*Problem to solve*.
Wherever a line in the data holds the word "cosmosdb", pull that line out.

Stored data
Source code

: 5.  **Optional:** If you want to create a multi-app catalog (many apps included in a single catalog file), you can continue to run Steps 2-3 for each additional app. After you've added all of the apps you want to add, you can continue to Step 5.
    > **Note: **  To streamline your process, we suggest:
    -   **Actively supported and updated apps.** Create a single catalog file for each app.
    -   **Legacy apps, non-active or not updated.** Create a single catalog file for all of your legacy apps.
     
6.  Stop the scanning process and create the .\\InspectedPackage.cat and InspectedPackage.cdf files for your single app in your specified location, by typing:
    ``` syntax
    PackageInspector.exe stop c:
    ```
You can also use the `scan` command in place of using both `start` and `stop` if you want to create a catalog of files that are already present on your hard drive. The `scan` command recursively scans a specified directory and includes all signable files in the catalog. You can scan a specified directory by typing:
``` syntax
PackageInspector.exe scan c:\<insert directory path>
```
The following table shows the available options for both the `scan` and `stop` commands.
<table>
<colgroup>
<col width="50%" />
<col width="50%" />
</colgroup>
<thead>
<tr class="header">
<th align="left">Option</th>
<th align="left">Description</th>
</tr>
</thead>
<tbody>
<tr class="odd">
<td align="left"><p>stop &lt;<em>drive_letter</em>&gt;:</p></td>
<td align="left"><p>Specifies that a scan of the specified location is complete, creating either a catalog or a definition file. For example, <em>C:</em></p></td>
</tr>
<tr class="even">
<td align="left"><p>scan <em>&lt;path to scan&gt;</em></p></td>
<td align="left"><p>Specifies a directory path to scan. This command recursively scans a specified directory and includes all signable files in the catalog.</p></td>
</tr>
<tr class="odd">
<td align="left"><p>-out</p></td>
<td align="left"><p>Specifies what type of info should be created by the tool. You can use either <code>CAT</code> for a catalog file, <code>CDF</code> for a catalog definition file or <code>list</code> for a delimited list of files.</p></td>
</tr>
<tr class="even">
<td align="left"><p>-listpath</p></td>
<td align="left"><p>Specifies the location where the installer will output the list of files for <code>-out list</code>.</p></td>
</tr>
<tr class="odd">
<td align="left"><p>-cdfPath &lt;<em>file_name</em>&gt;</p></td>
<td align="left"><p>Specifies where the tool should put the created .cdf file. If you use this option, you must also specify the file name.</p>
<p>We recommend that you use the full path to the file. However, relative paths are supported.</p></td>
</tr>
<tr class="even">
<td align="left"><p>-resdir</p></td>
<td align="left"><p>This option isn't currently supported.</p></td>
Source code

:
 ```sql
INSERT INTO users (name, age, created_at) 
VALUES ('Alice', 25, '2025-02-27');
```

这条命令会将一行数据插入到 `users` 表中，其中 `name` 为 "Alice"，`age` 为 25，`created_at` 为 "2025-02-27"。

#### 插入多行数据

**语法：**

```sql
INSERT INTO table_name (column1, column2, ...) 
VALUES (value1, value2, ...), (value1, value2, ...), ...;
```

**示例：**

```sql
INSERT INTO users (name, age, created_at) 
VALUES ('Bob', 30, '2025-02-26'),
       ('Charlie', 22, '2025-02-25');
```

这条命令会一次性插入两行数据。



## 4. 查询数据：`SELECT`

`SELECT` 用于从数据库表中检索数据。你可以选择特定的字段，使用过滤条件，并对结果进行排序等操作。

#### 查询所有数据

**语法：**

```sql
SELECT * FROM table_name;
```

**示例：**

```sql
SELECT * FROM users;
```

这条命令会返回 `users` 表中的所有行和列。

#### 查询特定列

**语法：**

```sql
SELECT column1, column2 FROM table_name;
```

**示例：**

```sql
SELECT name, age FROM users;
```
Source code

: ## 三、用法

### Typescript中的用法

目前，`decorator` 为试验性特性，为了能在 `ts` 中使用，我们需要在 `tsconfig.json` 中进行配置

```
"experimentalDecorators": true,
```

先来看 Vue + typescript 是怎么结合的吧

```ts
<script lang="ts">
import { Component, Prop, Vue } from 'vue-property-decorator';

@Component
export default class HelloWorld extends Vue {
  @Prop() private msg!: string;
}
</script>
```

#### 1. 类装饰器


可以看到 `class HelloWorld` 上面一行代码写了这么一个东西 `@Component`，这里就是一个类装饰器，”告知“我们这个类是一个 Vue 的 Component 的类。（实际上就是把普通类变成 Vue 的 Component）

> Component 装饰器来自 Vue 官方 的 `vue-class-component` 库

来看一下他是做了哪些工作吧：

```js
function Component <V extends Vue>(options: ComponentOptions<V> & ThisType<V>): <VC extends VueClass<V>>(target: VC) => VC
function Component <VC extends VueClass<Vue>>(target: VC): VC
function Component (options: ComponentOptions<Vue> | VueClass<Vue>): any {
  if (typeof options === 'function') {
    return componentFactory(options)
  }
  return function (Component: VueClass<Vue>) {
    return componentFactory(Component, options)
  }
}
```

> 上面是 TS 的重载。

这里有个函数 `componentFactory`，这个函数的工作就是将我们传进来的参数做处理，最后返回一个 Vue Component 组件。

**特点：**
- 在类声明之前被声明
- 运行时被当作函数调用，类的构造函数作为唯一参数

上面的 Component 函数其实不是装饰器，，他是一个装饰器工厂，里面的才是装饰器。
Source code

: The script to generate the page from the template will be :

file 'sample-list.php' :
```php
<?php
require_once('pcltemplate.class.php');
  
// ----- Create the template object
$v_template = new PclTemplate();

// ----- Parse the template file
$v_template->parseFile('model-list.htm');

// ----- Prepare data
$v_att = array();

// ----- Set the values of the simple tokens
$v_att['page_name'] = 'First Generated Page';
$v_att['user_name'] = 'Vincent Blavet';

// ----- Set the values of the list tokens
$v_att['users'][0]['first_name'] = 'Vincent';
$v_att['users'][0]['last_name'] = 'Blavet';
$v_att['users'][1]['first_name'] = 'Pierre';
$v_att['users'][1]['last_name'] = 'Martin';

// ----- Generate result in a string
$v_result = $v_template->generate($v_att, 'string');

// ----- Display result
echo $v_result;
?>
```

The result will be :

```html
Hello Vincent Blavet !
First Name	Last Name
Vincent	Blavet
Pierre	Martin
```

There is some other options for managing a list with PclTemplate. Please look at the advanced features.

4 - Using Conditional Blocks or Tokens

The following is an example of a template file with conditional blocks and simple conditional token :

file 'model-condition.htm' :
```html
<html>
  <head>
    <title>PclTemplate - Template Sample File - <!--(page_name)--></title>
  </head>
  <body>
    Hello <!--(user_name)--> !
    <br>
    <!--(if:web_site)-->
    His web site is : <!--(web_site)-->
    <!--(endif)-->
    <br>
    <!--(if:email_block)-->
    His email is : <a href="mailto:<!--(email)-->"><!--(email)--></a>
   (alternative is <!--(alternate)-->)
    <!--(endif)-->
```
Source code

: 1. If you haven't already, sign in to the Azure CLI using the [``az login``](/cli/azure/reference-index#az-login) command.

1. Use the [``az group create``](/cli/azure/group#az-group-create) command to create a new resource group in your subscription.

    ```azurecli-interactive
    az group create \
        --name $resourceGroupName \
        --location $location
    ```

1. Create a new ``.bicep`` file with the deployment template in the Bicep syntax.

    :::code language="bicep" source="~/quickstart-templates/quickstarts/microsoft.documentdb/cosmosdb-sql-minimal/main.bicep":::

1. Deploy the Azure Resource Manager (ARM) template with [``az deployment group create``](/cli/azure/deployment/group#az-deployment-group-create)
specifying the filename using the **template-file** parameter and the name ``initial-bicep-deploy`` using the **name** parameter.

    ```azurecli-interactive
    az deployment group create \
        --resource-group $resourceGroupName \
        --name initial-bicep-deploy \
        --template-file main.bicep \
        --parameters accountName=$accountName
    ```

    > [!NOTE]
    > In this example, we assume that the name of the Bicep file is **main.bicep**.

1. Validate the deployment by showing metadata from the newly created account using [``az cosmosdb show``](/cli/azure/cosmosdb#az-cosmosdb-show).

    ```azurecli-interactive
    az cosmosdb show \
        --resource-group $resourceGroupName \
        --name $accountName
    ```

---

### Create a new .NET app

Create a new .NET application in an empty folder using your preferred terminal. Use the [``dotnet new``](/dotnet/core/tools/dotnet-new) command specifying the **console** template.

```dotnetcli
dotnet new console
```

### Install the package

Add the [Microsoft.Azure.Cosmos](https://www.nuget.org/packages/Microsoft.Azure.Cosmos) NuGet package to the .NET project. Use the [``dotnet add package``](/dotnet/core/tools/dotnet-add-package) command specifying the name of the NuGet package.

*Response box*.
    :::code language="bicep" source="~/quickstart-templates/quickstarts/microsoft.documentdb/cosmosdb-sql-minimal/main.bicep":::
1. Validate the deployment by showing metadata from the newly created account using [``az cosmosdb show``](/cli/azure/cosmosdb#az-cosmosdb-show).
    az cosmosdb show \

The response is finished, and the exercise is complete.